## Rendered images and their source text

------

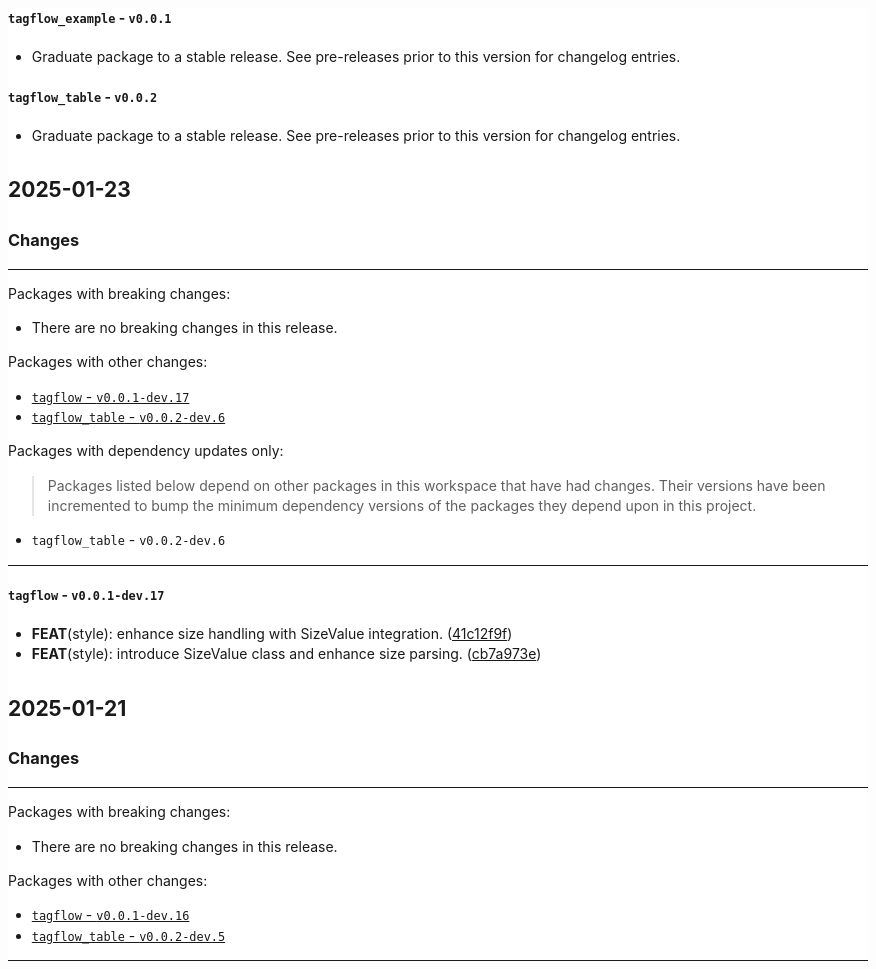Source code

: 
#### `tagflow_example` - `v0.0.1`

 - Graduate package to a stable release. See pre-releases prior to this version for changelog entries.

#### `tagflow_table` - `v0.0.2`

 - Graduate package to a stable release. See pre-releases prior to this version for changelog entries.

## 2025-01-23

### Changes

---

Packages with breaking changes:

 - There are no breaking changes in this release.

Packages with other changes:

 - [`tagflow` - `v0.0.1-dev.17`](#tagflow---v001-dev17)
 - [`tagflow_table` - `v0.0.2-dev.6`](#tagflow_table---v002-dev6)

Packages with dependency updates only:

> Packages listed below depend on other packages in this workspace that have had changes. Their versions have been incremented to bump the minimum dependency versions of the packages they depend upon in this project.

 - `tagflow_table` - `v0.0.2-dev.6`

---

#### `tagflow` - `v0.0.1-dev.17`

 - **FEAT**(style): enhance size handling with SizeValue integration. ([41c12f9f](https://github.com/devaryakjha/tagflow/commit/41c12f9f92a1e4a9f36030ea16244d497c7d5b76))
 - **FEAT**(style): introduce SizeValue class and enhance size parsing. ([cb7a973e](https://github.com/devaryakjha/tagflow/commit/cb7a973ec3ce0589930e8bf7c97fd7051a0fe488))


## 2025-01-21

### Changes

---

Packages with breaking changes:

 - There are no breaking changes in this release.

Packages with other changes:

 - [`tagflow` - `v0.0.1-dev.16`](#tagflow---v001-dev16)
 - [`tagflow_table` - `v0.0.2-dev.5`](#tagflow_table---v002-dev5)

---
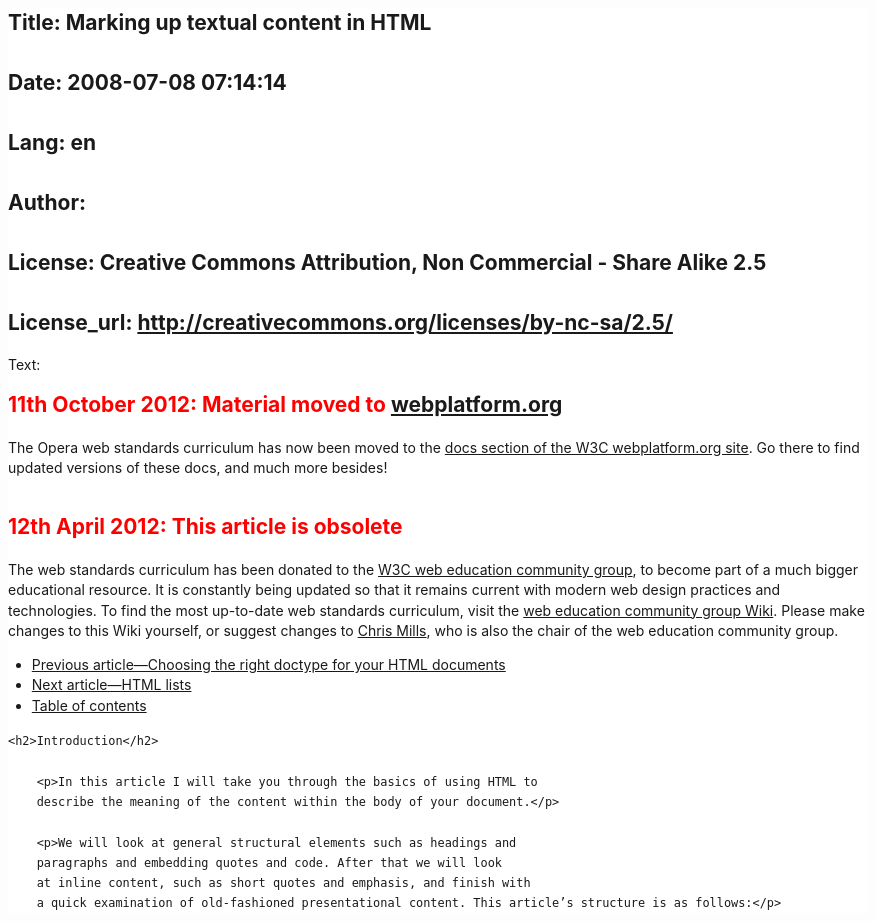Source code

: Title: Marking up textual content in HTML
----
Date: 2008-07-08 07:14:14
----
Lang: en
----
Author: 
----
License: Creative Commons Attribution, Non Commercial - Share Alike 2.5
----
License_url: http://creativecommons.org/licenses/by-nc-sa/2.5/
----
Text:

<div class="note">
<h2 style="color:red;font-weight:bold;padding-top:0;margin-top:0;">11th October 2012: Material moved to <a href="http://www.webplatform.org">webplatform.org</a></h2>

<p style="padding-bottom: 20px;">The Opera web standards curriculum has now been moved to the <a href="http://docs.webplatform.org/wiki/Main_Page">docs section of the W3C webplatform.org site</a>. Go there to find updated versions of these docs, and much more besides!</p>

<h2 style="color:red;font-weight:bold;padding-top:0;margin-top:0;">12th April 2012: This article is obsolete</h2>

<p>The web standards curriculum has been donated to the <a href="http://www.w3.org/community/webed/">W3C web education community group</a>, to become part of a much bigger educational resource. It is constantly being updated so that it remains current with modern web design practices and technologies. To find the most up-to-date web standards curriculum, visit the <a href="http://www.w3.org/community/webed/wiki/Main_Page">web education community group Wiki</a>. Please make changes to this Wiki yourself, or suggest changes to <a href="mailto:cmills@opera.com">Chris Mills</a>, who is also the chair of the web education community group.</p>
</div>

<ul class="seriesNav">
<li class="prev"><a href="http://dev.opera.com/articles/view/14-choosing-the-right-doctype-for-your/" rel="prev" title="link to the previous article in the series">Previous article—Choosing the right doctype for your HTML documents</a></li>
<li class="next"><a href="http://dev.opera.com/articles/view/16-html-lists/" rel="next" title="link to the next article in the series">Next article—HTML lists</a></li>
<li><a href="http://dev.opera.com/articles/view/1-introduction-to-the-web-standards-cur/#toc" rel="index">Table of contents</a></li>
</ul>

    <h2>Introduction</h2>
    
        <p>In this article I will take you through the basics of using HTML to
        describe the meaning of the content within the body of your document.</p>
        
        <p>We will look at general structural elements such as headings and
        paragraphs and embedding quotes and code. After that we will look
        at inline content, such as short quotes and emphasis, and finish with
        a quick examination of old-fashioned presentational content. This article’s structure is as follows:</p>
    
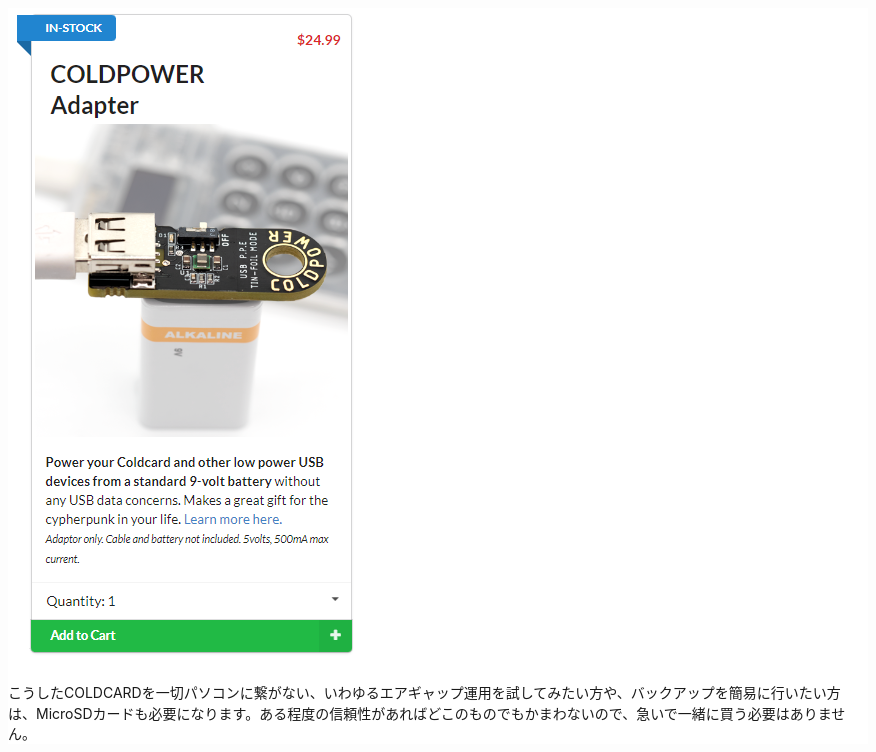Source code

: ![ColdcardGuide02_26](/_images/ColdcardGuide02_26.png)

こうしたCOLDCARDを一切パソコンに繋がない、いわゆるエアギャップ運用を試してみたい方や、バックアップを簡易に行いたい方は、MicroSDカードも必要になります。ある程度の信頼性があればどこのものでもかまわないので、急いで一緒に買う必要はありません。
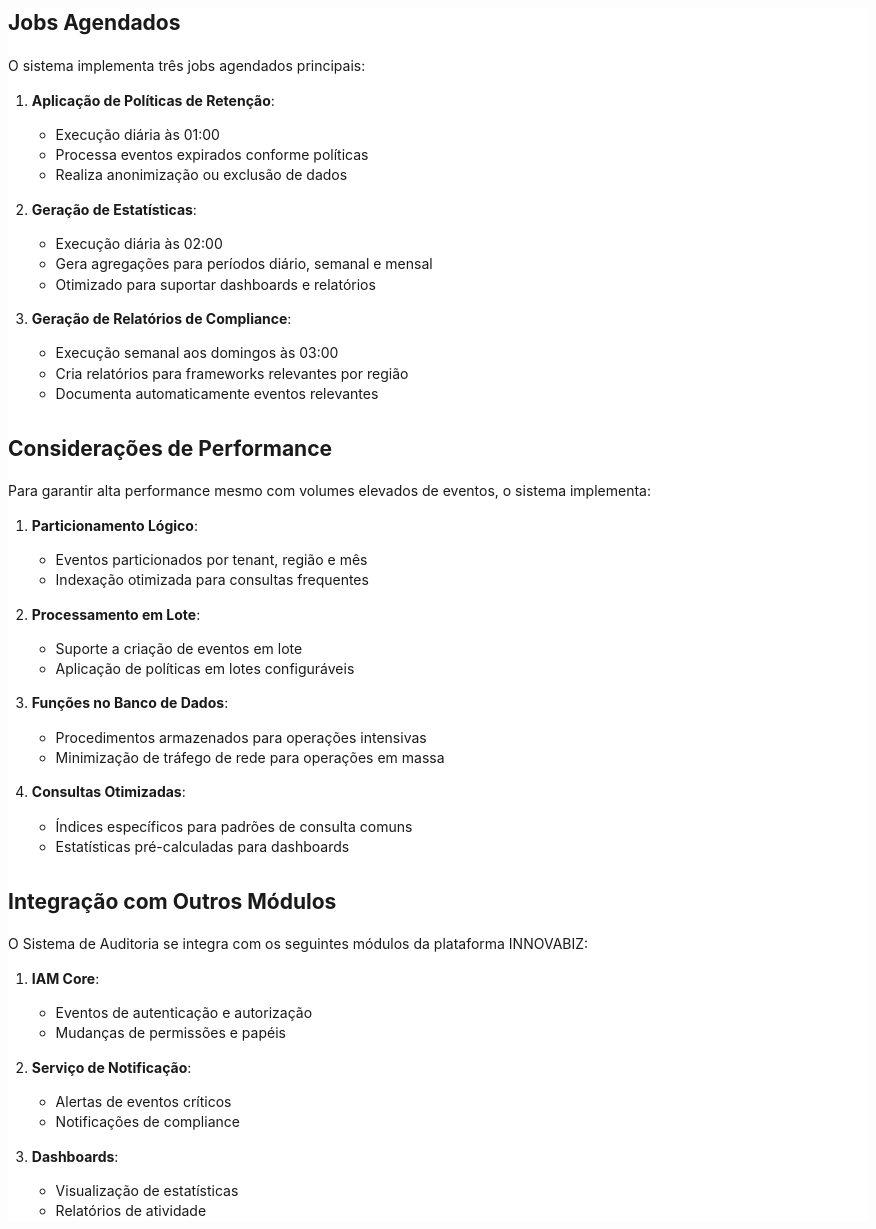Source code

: ## Jobs Agendados

O sistema implementa três jobs agendados principais:

1. **Aplicação de Políticas de Retenção**:
   - Execução diária às 01:00
   - Processa eventos expirados conforme políticas
   - Realiza anonimização ou exclusão de dados

2. **Geração de Estatísticas**:
   - Execução diária às 02:00
   - Gera agregações para períodos diário, semanal e mensal
   - Otimizado para suportar dashboards e relatórios

3. **Geração de Relatórios de Compliance**:
   - Execução semanal aos domingos às 03:00
   - Cria relatórios para frameworks relevantes por região
   - Documenta automaticamente eventos relevantes

## Considerações de Performance

Para garantir alta performance mesmo com volumes elevados de eventos, o sistema implementa:

1. **Particionamento Lógico**:
   - Eventos particionados por tenant, região e mês
   - Indexação otimizada para consultas frequentes

2. **Processamento em Lote**:
   - Suporte a criação de eventos em lote
   - Aplicação de políticas em lotes configuráveis

3. **Funções no Banco de Dados**:
   - Procedimentos armazenados para operações intensivas
   - Minimização de tráfego de rede para operações em massa

4. **Consultas Otimizadas**:
   - Índices específicos para padrões de consulta comuns
   - Estatísticas pré-calculadas para dashboards

## Integração com Outros Módulos

O Sistema de Auditoria se integra com os seguintes módulos da plataforma INNOVABIZ:

1. **IAM Core**:
   - Eventos de autenticação e autorização
   - Mudanças de permissões e papéis

2. **Serviço de Notificação**:
   - Alertas de eventos críticos
   - Notificações de compliance

3. **Dashboards**:
   - Visualização de estatísticas
   - Relatórios de atividade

------

## Written task
Which lines in the records contain the string "href", matching case exactly? Return each such line in full.

## Final answer
<h2 style="color:red;font-weight:bold;padding-top:0;margin-top:0;">11th October 2012: Material moved to <a href="http://www.webplatform.org">webplatform.org</a></h2>
<p style="padding-bottom: 20px;">The Opera web standards curriculum has now been moved to the <a href="http://docs.webplatform.org/wiki/Main_Page">docs section of the W3C webplatform.org site</a>. Go there to find updated versions of these docs, and much more besides!</p>
<p>The web standards curriculum has been donated to the <a href="http://www.w3.org/community/webed/">W3C web education community group</a>, to become part of a much bigger educational resource. It is constantly being updated so that it remains current with modern web design practices and technologies. To find the most up-to-date web standards curriculum, visit the <a href="http://www.w3.org/community/webed/wiki/Main_Page">web education community group Wiki</a>. Please make changes to this Wiki yourself, or suggest changes to <a href="mailto:cmills@opera.com">Chris Mills</a>, who is also the chair of the web education community group.</p>
<li class="prev"><a href="http://dev.opera.com/articles/view/14-choosing-the-right-doctype-for-your/" rel="prev" title="link to the previous article in the series">Previous article—Choosing the right doctype for your HTML documents</a></li>
<li class="next"><a href="http://dev.opera.com/articles/view/16-html-lists/" rel="next" title="link to the next article in the series">Next article—HTML lists</a></li>
<li><a href="http://dev.opera.com/articles/view/1-introduction-to-the-web-standards-cur/#toc" rel="index">Table of contents</a></li>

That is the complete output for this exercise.